* _STUDY TEXT_
-- Opening Marker --
Hundreds of national business leaders—including Facebook, Apple, Google, Microsoft, and nearly 400 other companies—have also signed an open letter to Trump calling for him to preserve the program.
“Unless we act now to preserve the DACA program, all 780,000 hardworking young people will lose their ability to work legally in this country, and every one of them will be at immediate risk of deportation,” the executives wrote. “With them, we grow and create jobs. They are part of why we will continue to have a global competitive advantage.”
“Trump must end DACA,” wrote the editors of the National Review. “If we are going to amnesty an entire class of people, it should obviously be done through the democratic process and, in our view, happen only in exchange for reforms to the immigration system. DACA contravenes the elementary principle that the legislative branch ought to pass laws and the executive branch ought to enforce them.”
As the country awaits the president’s decision, Rodriguez-Lima and MIMA are encouraging local DACA cardholders to be proactive in the event that the program is suspended. She recommends applying for other immigration release programs besides DACA and consulting with legal professionals.
“My hope is that if the program is terminated, congress can come together to develop a solution for these students who were brought to this country not knowing they were undocumented,” she said. “They shouldn’t be punished but accepted. The U.S. is the only home they’ve ever known.”
-- Closing Marker --
* _SUPPLIED MATERIAL_
-- Opening Marker --
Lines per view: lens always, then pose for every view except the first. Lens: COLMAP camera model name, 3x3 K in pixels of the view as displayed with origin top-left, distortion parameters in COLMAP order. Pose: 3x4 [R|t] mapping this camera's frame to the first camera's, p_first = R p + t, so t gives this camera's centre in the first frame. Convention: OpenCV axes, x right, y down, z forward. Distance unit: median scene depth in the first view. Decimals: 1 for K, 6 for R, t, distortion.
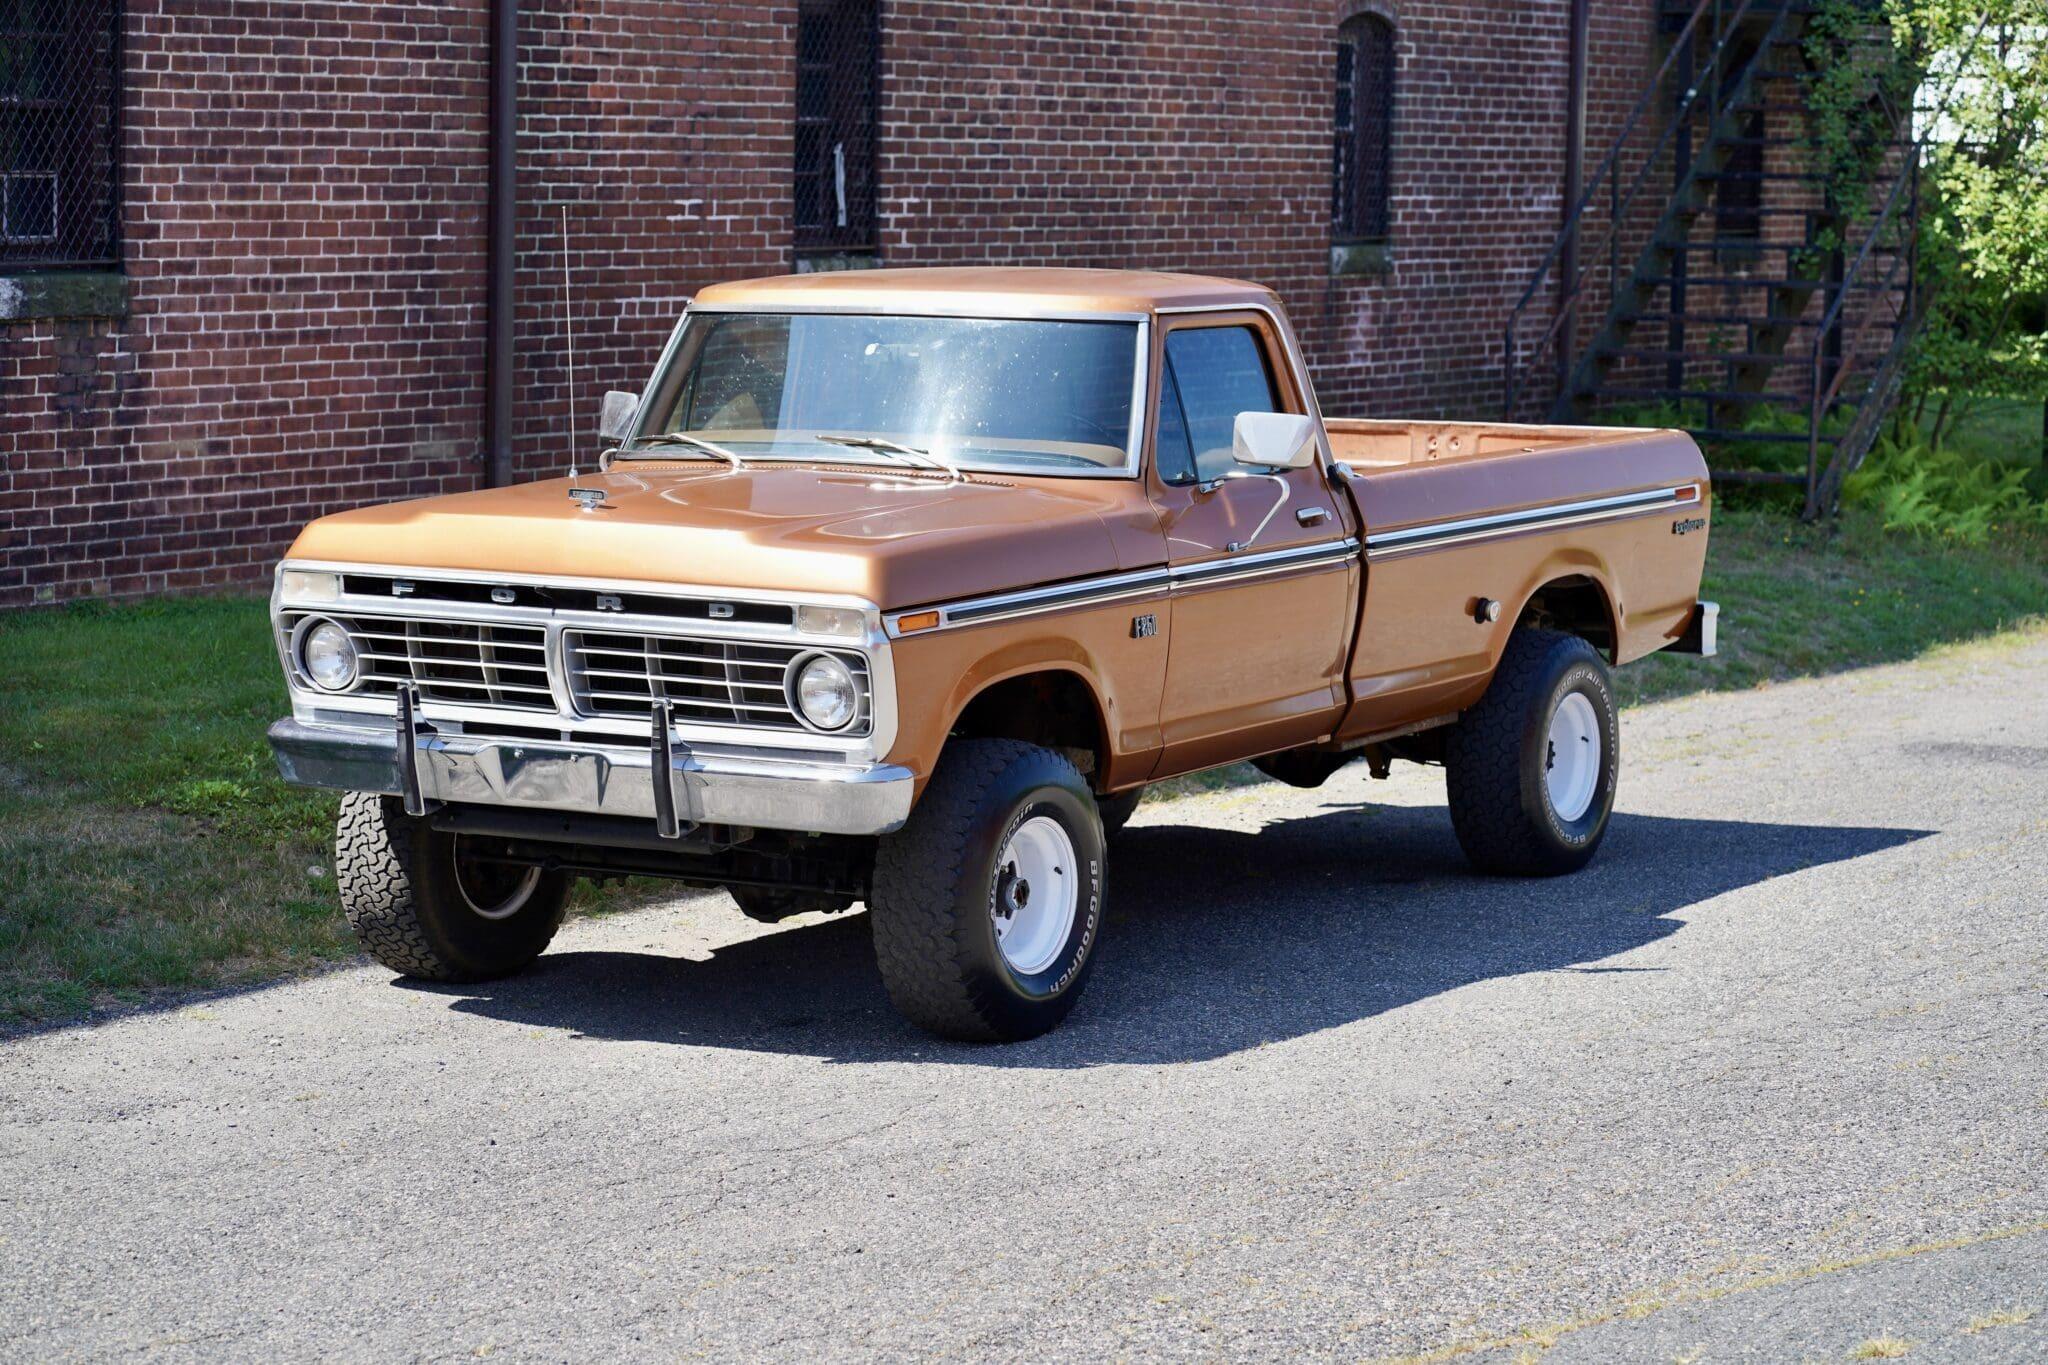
lens RADIAL K [[4920.1, 0, 1294.4], [0, 4920.1, 693.2], [0, 0, 1]] dist [-0.044104, 0.000000]
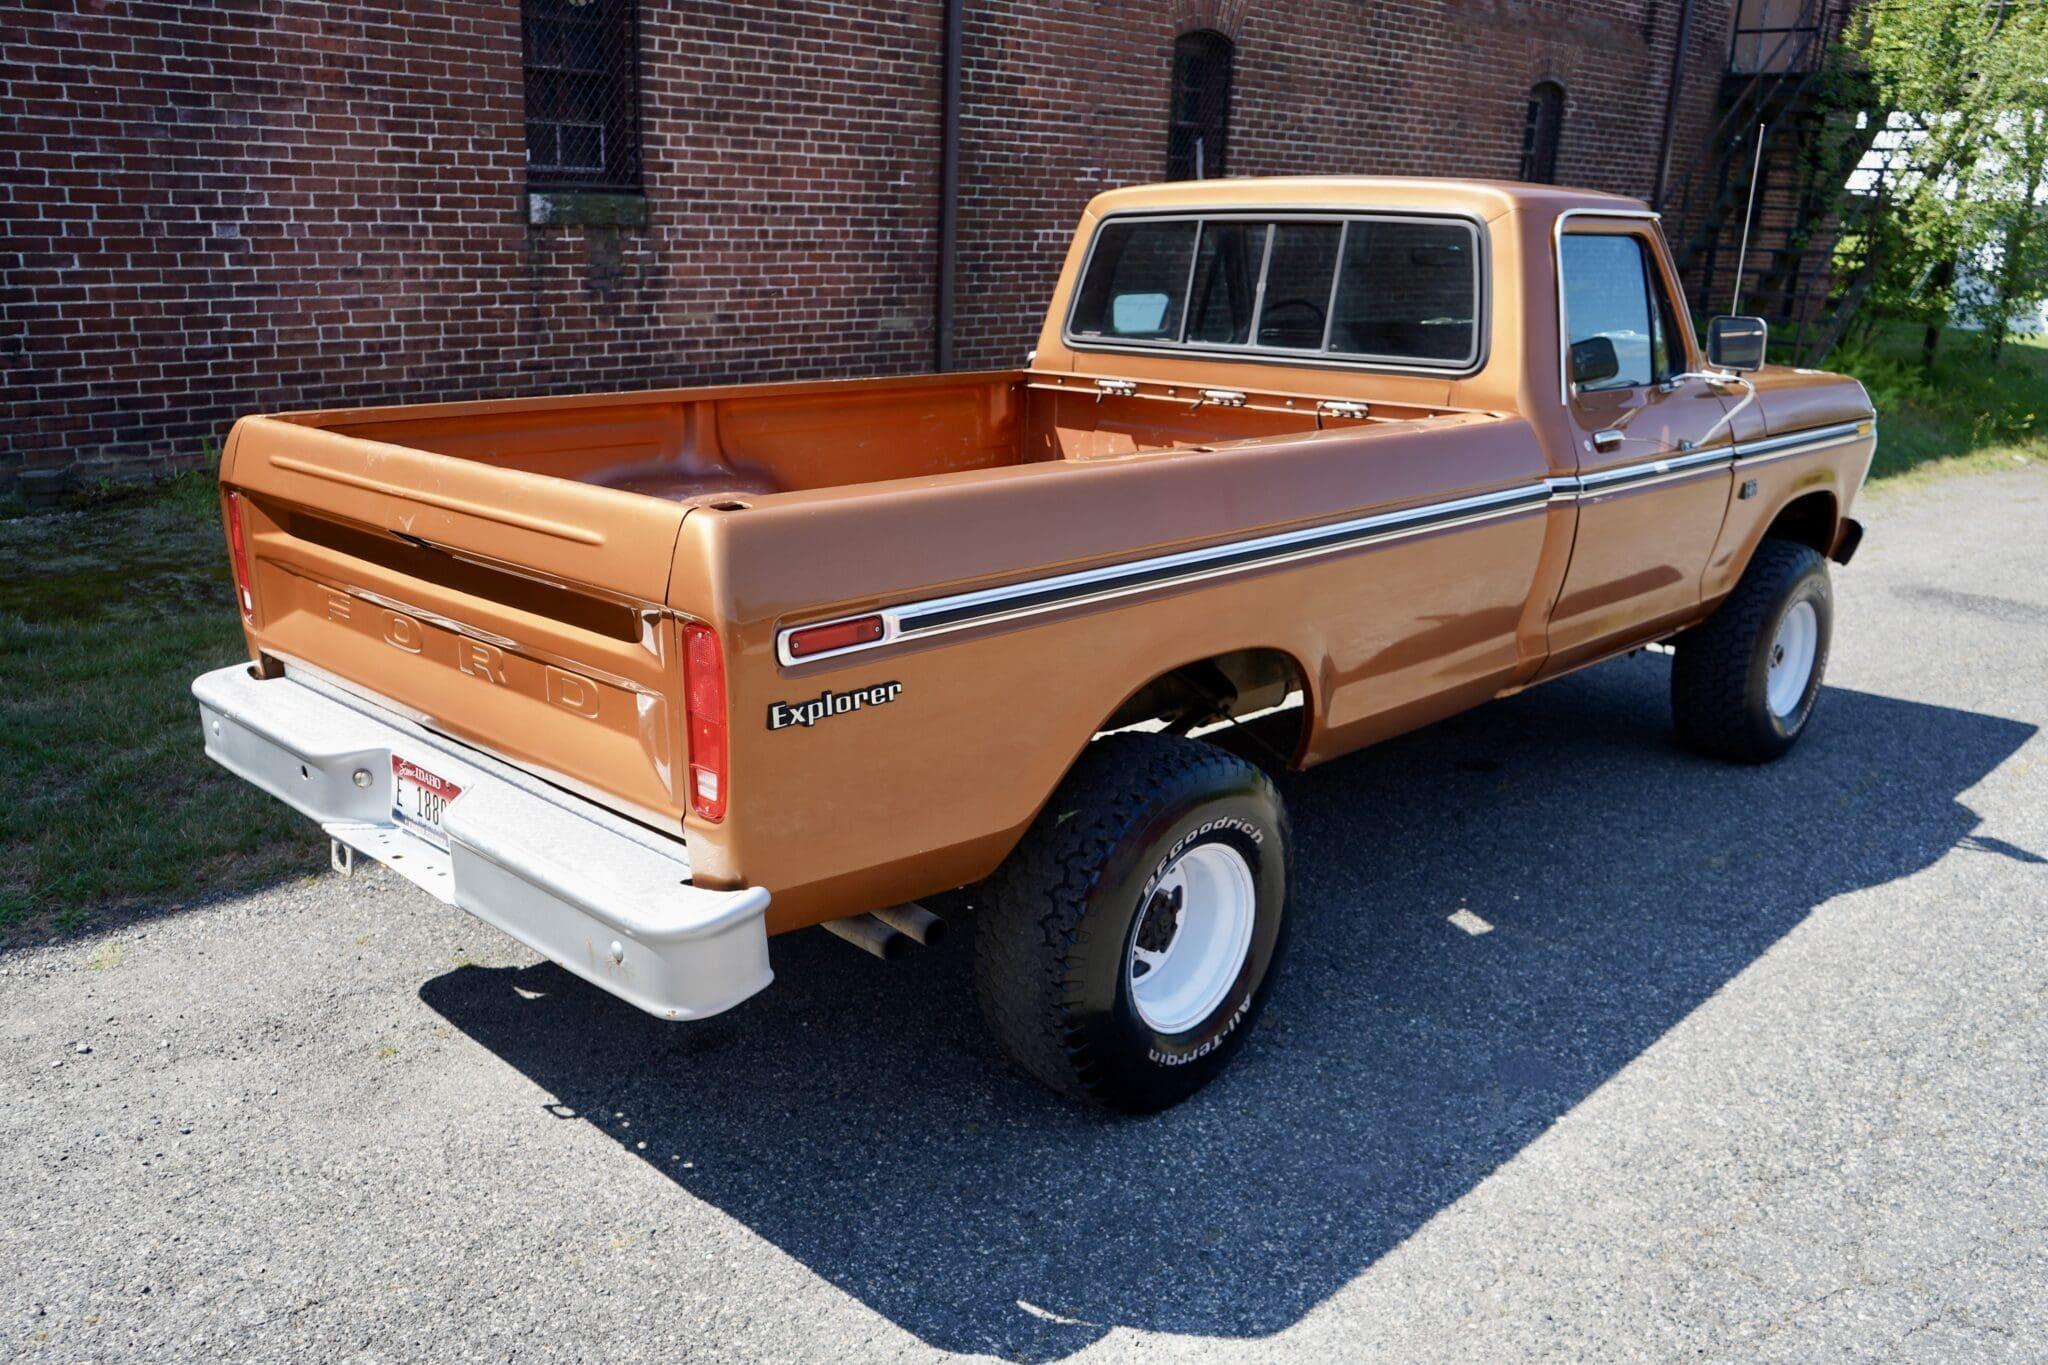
lens RADIAL K [[1656.9, 0, 1053.5], [0, 1656.9, 688.8], [0, 0, 1]] dist [-0.021434, 0.016559]
pose [[0.963718, 0.093801, -0.249897, 0.016808], [-0.049108, 0.982546, 0.179422, -0.034465], [0.262365, -0.160641, 0.951504, 0.524632]]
-- Closing Marker --
Answer the following from the DACA text above the lines.
(a) According to the executives' letter, how many young people would lose their ability to work legally if the program is not preserved?
(b) The editors of which publication wrote that Trump must end DACA?
(c) What two steps does Rodriguez-Lima recommend for DACA cardholders?

(a) 780,000.
(b) The National Review.
(c) Applying for other immigration release programs besides DACA and consulting with legal professionals.